Several plants in 2023
The 180 employees of the company, soon to be based in Beaulieu-sur-Layon (Maine-et-Loire), have a full schedule for 2023. Néolithe is now deploying its fossilisers, which cover a floor area of around 500 m², at customer sites. "Our industrial site is divided up into two parts. The first is used for the assembly of our waste processing machines. These machines are leased out to customers, who feed them with their waste. We then resell the aggregates," explains the co-founder. For the beneficiary, the advantage is twofold: he pays less for the rental of the machines, which fossilise 10,000 tonnes of waste a year, than for landfill, while reducing his environmental impact. "The second part enables us to produce our binders," continues Nicolas Cruaud. "The facility is still under construction, but will be up and running this summer."
This year, three corporate customers will benefit from Néolithe's services. The first is a carrier, called Courant, which also operates a sorting centre in the Angers area.
"By early 2024, our fossilisers will be working. Once we have the capacity to process all the French waste emitted each year, we'll be able to reduce the country's carbon footprint by 7% and thus become, like hydrogen today, a major lever for decarbonisation," hopes Nicolas Cruaud.
By 2026, Néolithe aims to have a processing capacity of 2.5 million tons of waste, implying savings of 1 million tons of CO2 per year. The start-up also plans to expand internationally at a later date. Steps have already been taken to install fossilisers outside France, in England, the Nordic countries, Switzerland and Japan.
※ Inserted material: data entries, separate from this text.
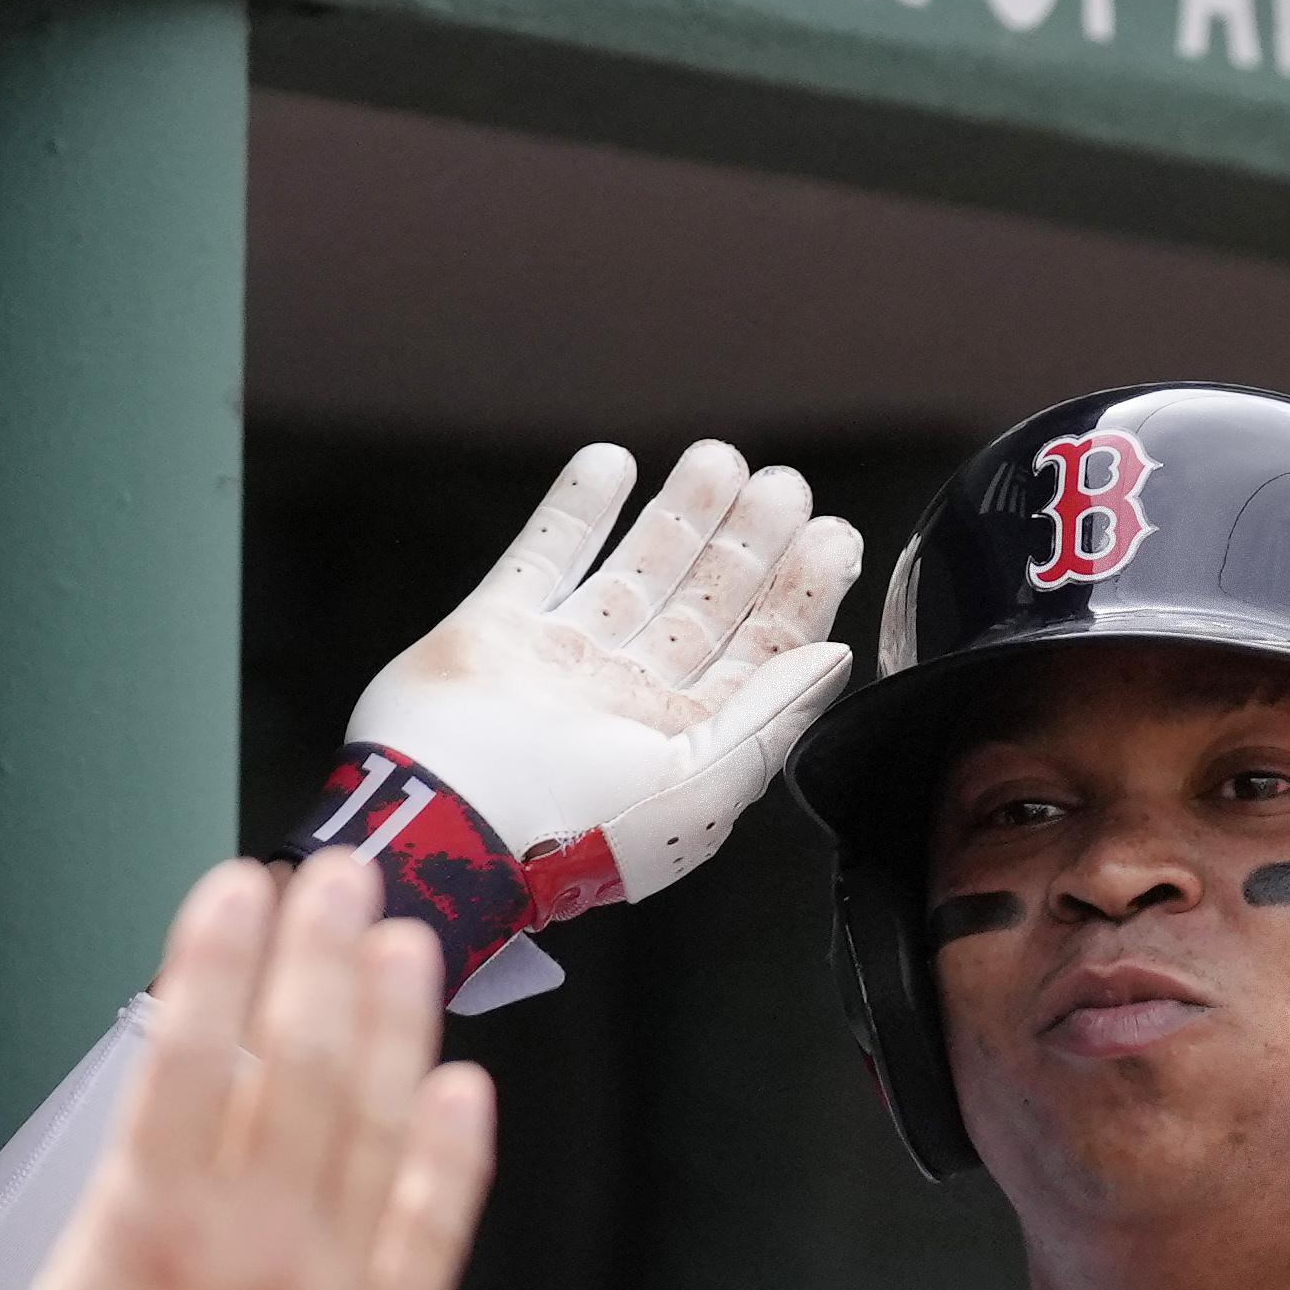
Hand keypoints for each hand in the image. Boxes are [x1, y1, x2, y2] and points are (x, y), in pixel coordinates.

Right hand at [0, 851, 496, 1289]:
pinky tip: (467, 1092)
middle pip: (298, 1062)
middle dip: (319, 956)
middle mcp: (253, 1244)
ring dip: (395, 1023)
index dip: (214, 960)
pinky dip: (455, 1154)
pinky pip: (436, 1227)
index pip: (187, 1057)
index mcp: (141, 1239)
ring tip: (408, 942)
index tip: (234, 887)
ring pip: (378, 1123)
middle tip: (339, 873)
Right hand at [344, 438, 861, 908]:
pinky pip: (544, 555)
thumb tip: (834, 659)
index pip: (758, 656)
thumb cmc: (579, 829)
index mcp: (685, 743)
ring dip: (678, 516)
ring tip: (718, 460)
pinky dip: (577, 509)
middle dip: (747, 544)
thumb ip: (770, 715)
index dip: (798, 596)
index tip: (833, 536)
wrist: (455, 822)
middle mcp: (628, 700)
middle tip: (783, 485)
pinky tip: (612, 465)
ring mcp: (563, 661)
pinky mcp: (497, 629)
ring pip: (634, 571)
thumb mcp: (703, 785)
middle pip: (702, 606)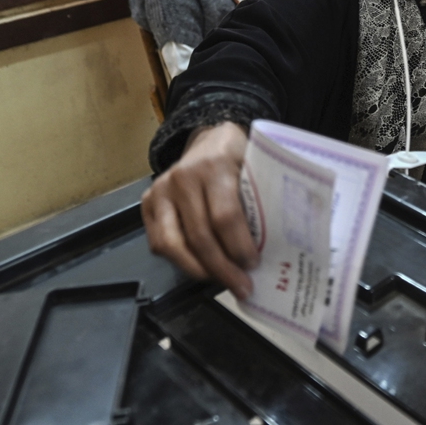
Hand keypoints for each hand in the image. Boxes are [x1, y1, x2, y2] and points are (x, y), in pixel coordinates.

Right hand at [141, 122, 257, 297]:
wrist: (209, 137)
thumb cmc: (238, 157)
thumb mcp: (256, 166)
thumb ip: (262, 198)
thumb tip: (277, 245)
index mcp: (215, 166)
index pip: (225, 216)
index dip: (239, 247)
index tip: (254, 265)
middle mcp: (183, 178)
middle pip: (199, 236)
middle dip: (222, 268)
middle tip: (242, 287)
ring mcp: (161, 190)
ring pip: (172, 244)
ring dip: (198, 271)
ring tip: (221, 282)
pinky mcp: (148, 201)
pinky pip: (159, 242)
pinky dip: (179, 261)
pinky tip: (202, 267)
Numerous fund-raising initiatives
Even before it was set up, Néolithe had already attracted a great deal of support. "When Clément Benassy and I were still students, we won a competition organised by Université Paris-Saclay. We had studied a number of projects together, because the University puts up a lot of new buildings and therefore needs a lot of materials, which also produces waste. In fact, we had hoped to use it for one of our pilot projects, but in the end the space available was too small," he explains. In its early days, Néolithe was hosted by the École Polytechnique's X Up incubator. One year after its creation, the start-up launched its first fund-raising round, raising €500,000. It is also supported by the French Environment and Energy Management Agency (Ademe), which contributed €375,000. Fund-raising continues at the rate of one a year. In 2021, Néolithe raised €2.5 million, and in 2022, €22 million. This almost quarter-billion euros is being used to build the Beaulieu-sur-Layon site and recruit almost 120 new employees. According to Nicolas Cruaud, "We'll be raising funds until 2025 or 2026, until we're profitable. The roll-out of our customer sites in 2024 will enable us to gradually generate sales."